BISMARCK -- North Dakota Public Service Commission officials plan insolvency actions against two grain-related marketing companies in Devils Lake after reports of bounced checks.
Konrad Crockford, PSC director of compliance, on Nov. 15 verified that investigators from the state agency were in the offices of Midwest Grain Trading of Devils Lake, and NoDak Grain, a company with facilities at the former villages of Rohrville and Tunbridge, a location near Rugby. The companies are operated by Hunter Hanson,
Crockford said the investigation and probable action were prompted by complaints from numerous farmers and elevators, reporting checks couldn’t be cashed because of insufficient funds. Complaints started coming in Nov. 9 and, so far, the agency has received complaints from 31 producers and elevators.
Crockford declined to verify a farmer-customer report that the unpaid amount is $2 million “I would say that (figure) is going to be higher than that,” Crockford said, but said exact numbers aren’t yet available.

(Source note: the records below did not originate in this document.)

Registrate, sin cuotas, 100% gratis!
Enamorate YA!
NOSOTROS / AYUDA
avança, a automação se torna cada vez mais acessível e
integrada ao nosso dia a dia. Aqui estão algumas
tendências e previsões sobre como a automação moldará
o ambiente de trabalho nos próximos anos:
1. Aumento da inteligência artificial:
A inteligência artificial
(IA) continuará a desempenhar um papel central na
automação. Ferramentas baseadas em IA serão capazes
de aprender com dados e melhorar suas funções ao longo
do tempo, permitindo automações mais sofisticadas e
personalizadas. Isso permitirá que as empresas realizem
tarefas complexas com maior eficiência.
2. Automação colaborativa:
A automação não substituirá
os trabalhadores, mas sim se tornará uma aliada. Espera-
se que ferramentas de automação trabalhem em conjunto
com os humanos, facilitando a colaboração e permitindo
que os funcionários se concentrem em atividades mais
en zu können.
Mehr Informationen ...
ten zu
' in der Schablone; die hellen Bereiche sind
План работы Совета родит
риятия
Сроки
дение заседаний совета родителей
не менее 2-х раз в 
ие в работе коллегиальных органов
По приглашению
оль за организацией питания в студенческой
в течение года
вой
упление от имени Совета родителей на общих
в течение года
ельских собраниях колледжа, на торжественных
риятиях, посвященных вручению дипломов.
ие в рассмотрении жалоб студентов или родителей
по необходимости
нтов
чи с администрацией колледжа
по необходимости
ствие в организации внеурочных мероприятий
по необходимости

He said the PSC will go to a court either in Burleigh County in Bismarck, or in Ramsey County, in Devils Lake, to ask a judge to declare the elevator insolvent and then would apply to the court to be named trustee, to gather and distribute assets.
One client complaint has been filed totaling $167,418, for a yellow pea transaction. The amount was owed to the Canadian grain processor as of Oct. 16.

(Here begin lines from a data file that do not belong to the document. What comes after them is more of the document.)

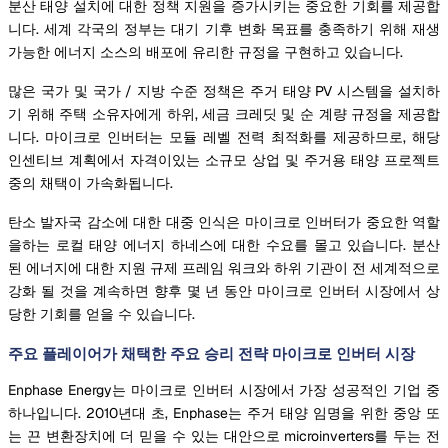
분산 태양 설치에 대한 정책 지원을 증가시키는 중요한 기회를 제공합
니다. 세계 각국의 정부는 대기 기후 변화 목표를 충족하기 위해 재생
가능한 에너지 소스의 배포에 유리한 규정을 구현하고 있습니다.
많은 국가 및 국가 / 지방 수준 정책은 주거 태양 PV 시스템을 설치하
기 위해 주택 소유자에게 하위, 세금 크레딧 및 순 계량 규정을 제공합
니다. 마이크로 인버터는 모듈 레벨 전력 최적화를 제공하므로, 해당
인센티브 계획에서 자격이있는 소규모 상업 및 주거용 태양 프로젝트
중의 채택이 가속화됩니다.
탄소 발자국 감소에 대한 대중 인식은 마이크로 인버터가 중요한 역할
을하는 로컬 태양 에너지 하네스에 대한 수요를 몰고 있습니다. 분산
된 에너지에 대한 지원 규제 프레임 워크와 하위 기관이 전 세계적으로
강화 될 것을 계속하면 향후 몇 년 동안 마이크로 인버터 시장에서 상
당한 기회를 얻을 수 있습니다.
주요 플레이어가 채택한 주요 승리 전략 마이크로 인버터 시장
Enphase Energy는 마이크로 인버터 시장에서 가장 성공적인 기업 중
하나입니다. 2010년대 초, Enphase는 주거 태양 임명을 위한 중앙 또
는 끈 변환장치에 더 믿을 수 있는 대안으로 microinverters를 두는 전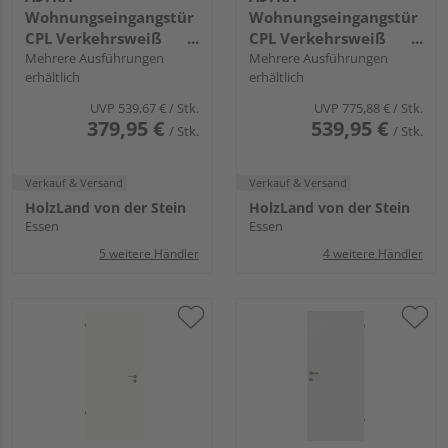
Wohnungseingangstür
Wohnungseingangstür
CPL Verkehrsweiß
CPL Verkehrsweiß
ähnlich RAL 9016
Mehrere Ausführungen
ähnlich RAL 9016
Mehrere Ausführungen
erhältlich
erhältlich
Vollspan KK3 SSK1 mit
Vollspan KK3 SSK3 mit
Bodendichtung
Bodendichtung
UVP
539,67 €
/ Stk.
UVP
775,88 €
/ Stk.
379,95 €
539,95 €
/ Stk.
/ Stk.
Verkauf & Versand
Verkauf & Versand
HolzLand von der Stein
HolzLand von der Stein
Essen
Essen
5 weitere Händler
4 weitere Händler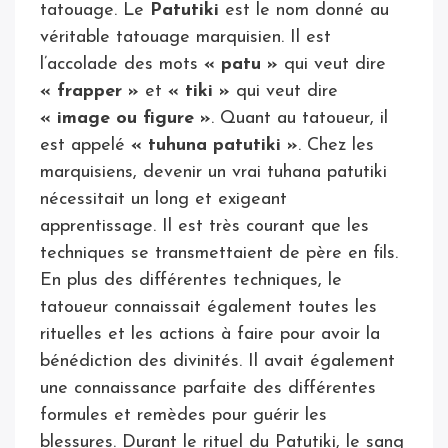
tatouage. Le
Patutiki
est le nom donné au
véritable tatouage marquisien. Il est
l’accolade des mots
« patu »
qui veut dire
« frapper »
et
« tiki »
qui veut dire
« image ou figure »
. Quant au tatoueur, il
est appelé
« tuhuna patutiki »
. Chez les
marquisiens, devenir un vrai tuhana patutiki
nécessitait un long et exigeant
apprentissage. Il est très courant que les
techniques se transmettaient de père en fils.
En plus des différentes techniques, le
tatoueur connaissait également toutes les
rituelles et les actions à faire pour avoir la
bénédiction des divinités. Il avait également
une connaissance parfaite des différentes
formules et remèdes pour guérir les
blessures. Durant le rituel du Patutiki, le sang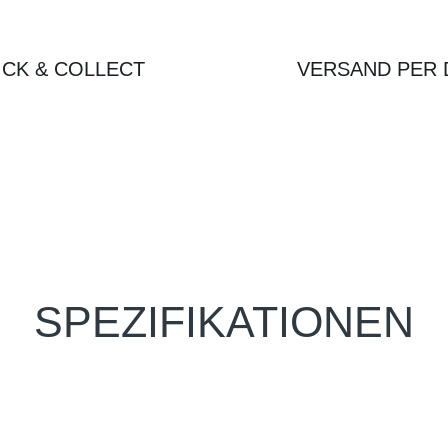
ICK & COLLECT
VERSAND PER 
SPEZIFIKATIONEN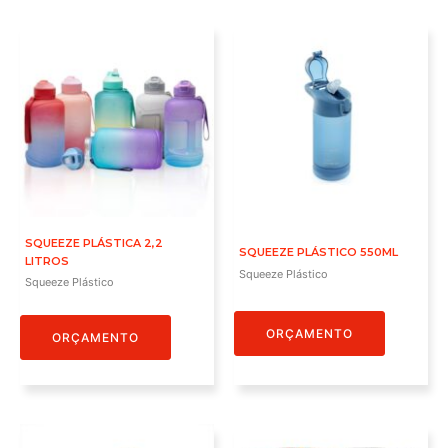
SQUEEZE PLÁSTICA 2,2
SQUEEZE PLÁSTICO 550ML
LITROS
Squeeze Plástico
Squeeze Plástico
ORÇAMENTO
ORÇAMENTO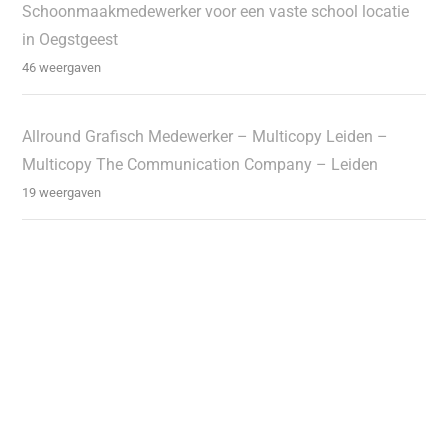
Schoonmaakmedewerker voor een vaste school locatie
in Oegstgeest
46 weergaven
Allround Grafisch Medewerker – Multicopy Leiden –
Multicopy The Communication Company – Leiden
19 weergaven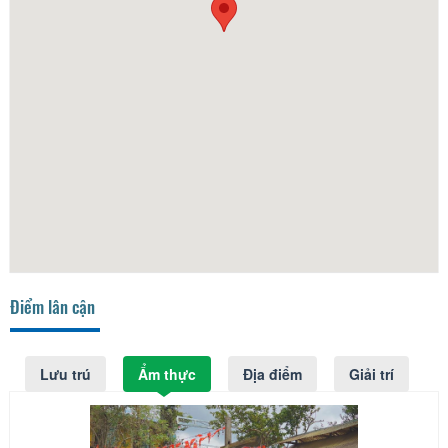
Điểm lân cận
Lưu trú
Ẩm thực
Địa điểm
Giải trí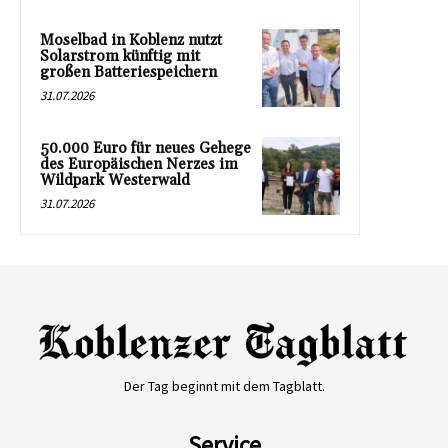
Moselbad in Koblenz nutzt
Solarstrom künftig mit
großen Batteriespeichern
31.07.2026
50.000 Euro für neues Gehege
des Europäischen Nerzes im
Wildpark Westerwald
31.07.2026
Der Tag beginnt mit dem Tagblatt.
Service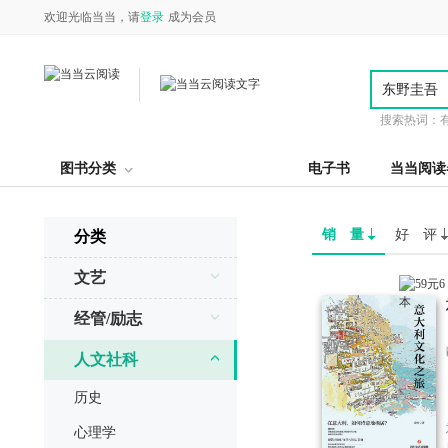
欢迎光临当当，请
登录
成为会员
搜索热词：
图书分类
电子书
当当阅读
销 量
好 评
分类
文艺
经管/励志
人文社科
历史
心理学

Midwest Grain Trading is a roving grain buyer, licensed since May 2017, meaning it can buy or sell grain but can’t store grain still owned by farmers. Some of the reports about non-sufficient payment involved spring wheat, peas, corn and durum wheat.

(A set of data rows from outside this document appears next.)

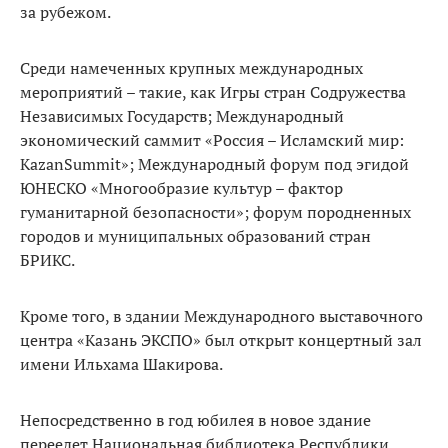
за рубежом.
Среди намеченных крупных международных
мероприятий – такие, как Игры стран Содружества
Независимых Государств; Международный
экономический саммит «Россия – Исламский мир:
KazanSummit»; Международный форум под эгидой
ЮНЕСКО «Многообразие культур – фактор
гуманитарной безопасности»; форум породненных
городов и муниципальных образований стран
БРИКС.
Кроме того, в здании Международного выставочного
центра «Казань ЭКСПО» был открыт концертный зал
имени Ильхама Шакирова.
Непосредственно в год юбилея в новое здание
переедет Национальная библиотека Республики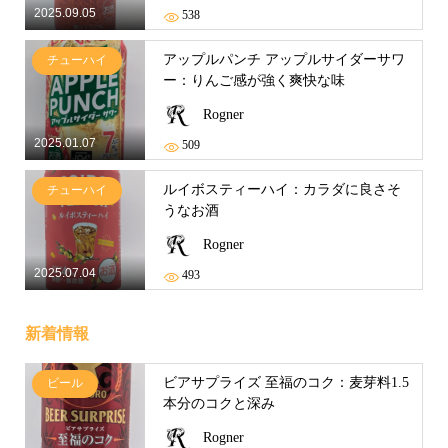
2025.09.05
538
アップルパンチ アップルサイダーサワ
チューハイ
ー：りんご感が強く爽快な味
Rogner
2025.01.07
509
ルイボスティーハイ：カラダに良さそ
チューハイ
うなお酒
Rogner
2025.07.04
493
新着情報
ビアサプライズ 至福のコク：麦芽料1.5
ビール
本分のコクと深み
Rogner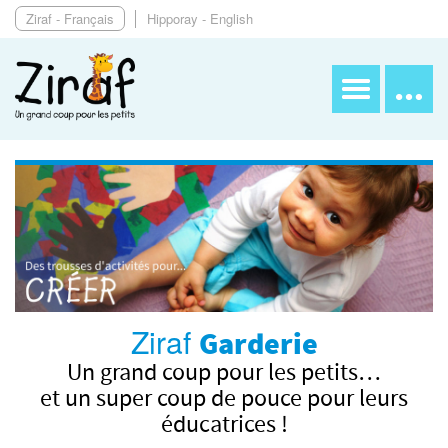
Ziraf - Français
Hipporay - English
Ziraf
Garderie
Un grand coup pour les petits…
et un super coup de pouce pour leurs
éducatrices !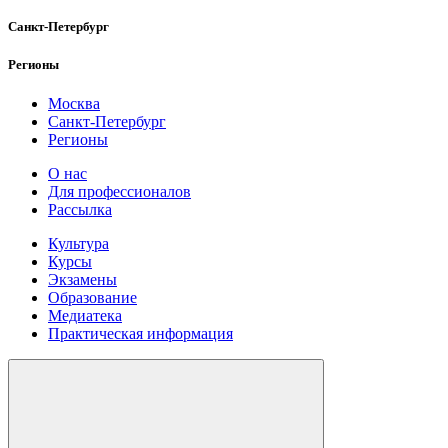
Санкт-Петербург
Регионы
Москва
Санкт-Петербург
Регионы
О нас
Для профессионалов
Рассылка
Культура
Курсы
Экзамены
Образование
Медиатека
Практическая информация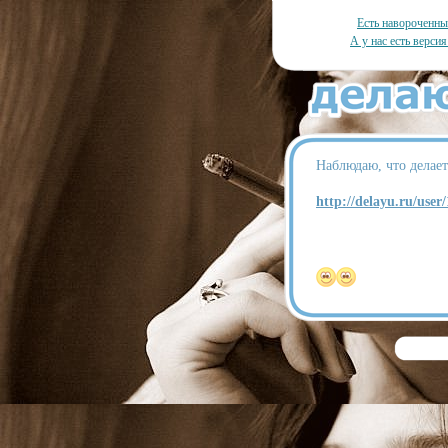
Есть навороченн
А у нас есть версия
Наблюдаю, что делает
http://delayu.ru/user/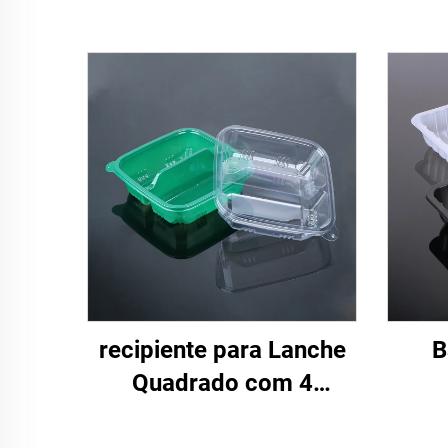
recipiente para Lanche
B
Quadrado com 4
Compartimentos de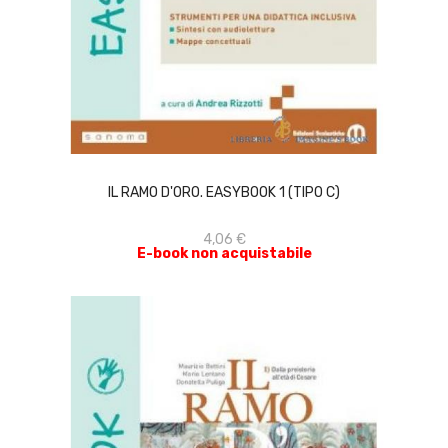
ACQUISTA
IL RAMO D'ORO. EASYBOOK 1 (TIPO C)
4,06 €
E-book non acquistabile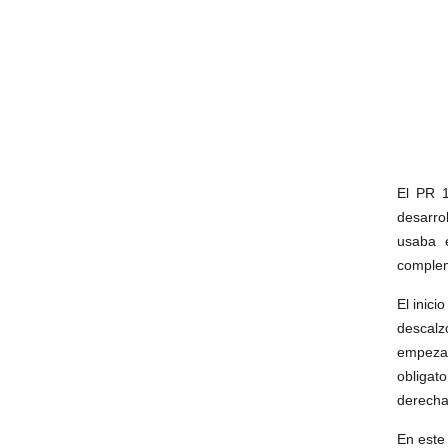
El PR 1
desarro
usaba e
complem
El inici
descalz
empeza
obligato
derecha
En este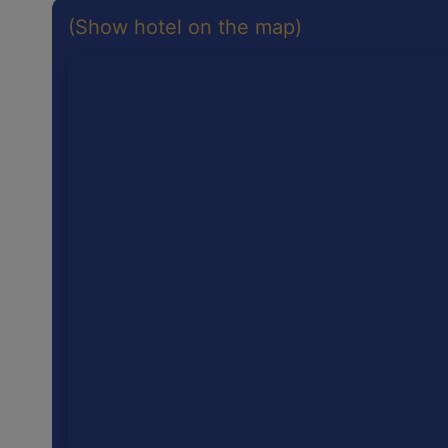
(Show hotel on the map)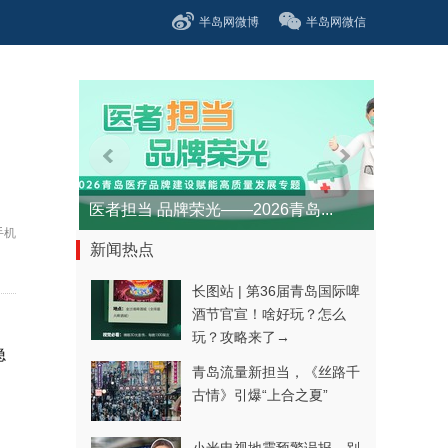
半岛网微博
半岛网微信
医者担当 品牌荣光——2026青岛...
手机
新闻热点
长图站 | 第36届青岛国际啤
酒节官宣！啥好玩？怎么
玩？攻略来了→
隐
青岛流量新担当，《丝路千
古情》引爆“上合之夏”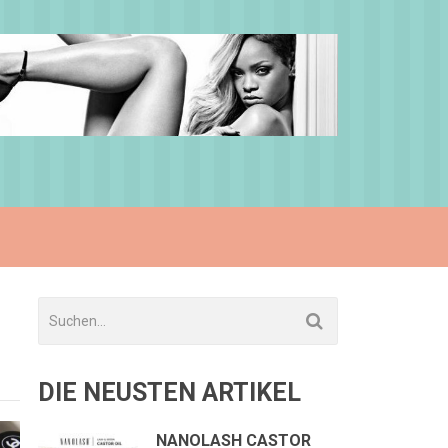
DIE NEUSTEN ARTIKEL
NANOLASH CASTOR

NoDak Grain holds warehouse licenses, meaning they can store grain for farmers and charge storage fees. The company has 155,000 bushels of storage near Rohrville, a facility formerly licensed by CHS Inc., and licensed by Hanson since Sept. 11. The 50,000 bushel facility since Tunbridge had not been used for some period of years but has been licensed as a warehouse by Hanson since June 25.
This is the only insolvency being handled by the PSC at this time, Crockford said. The last one was Grand Forks Bean Co., which went insolvent in 2014 and was resolved in October 2017.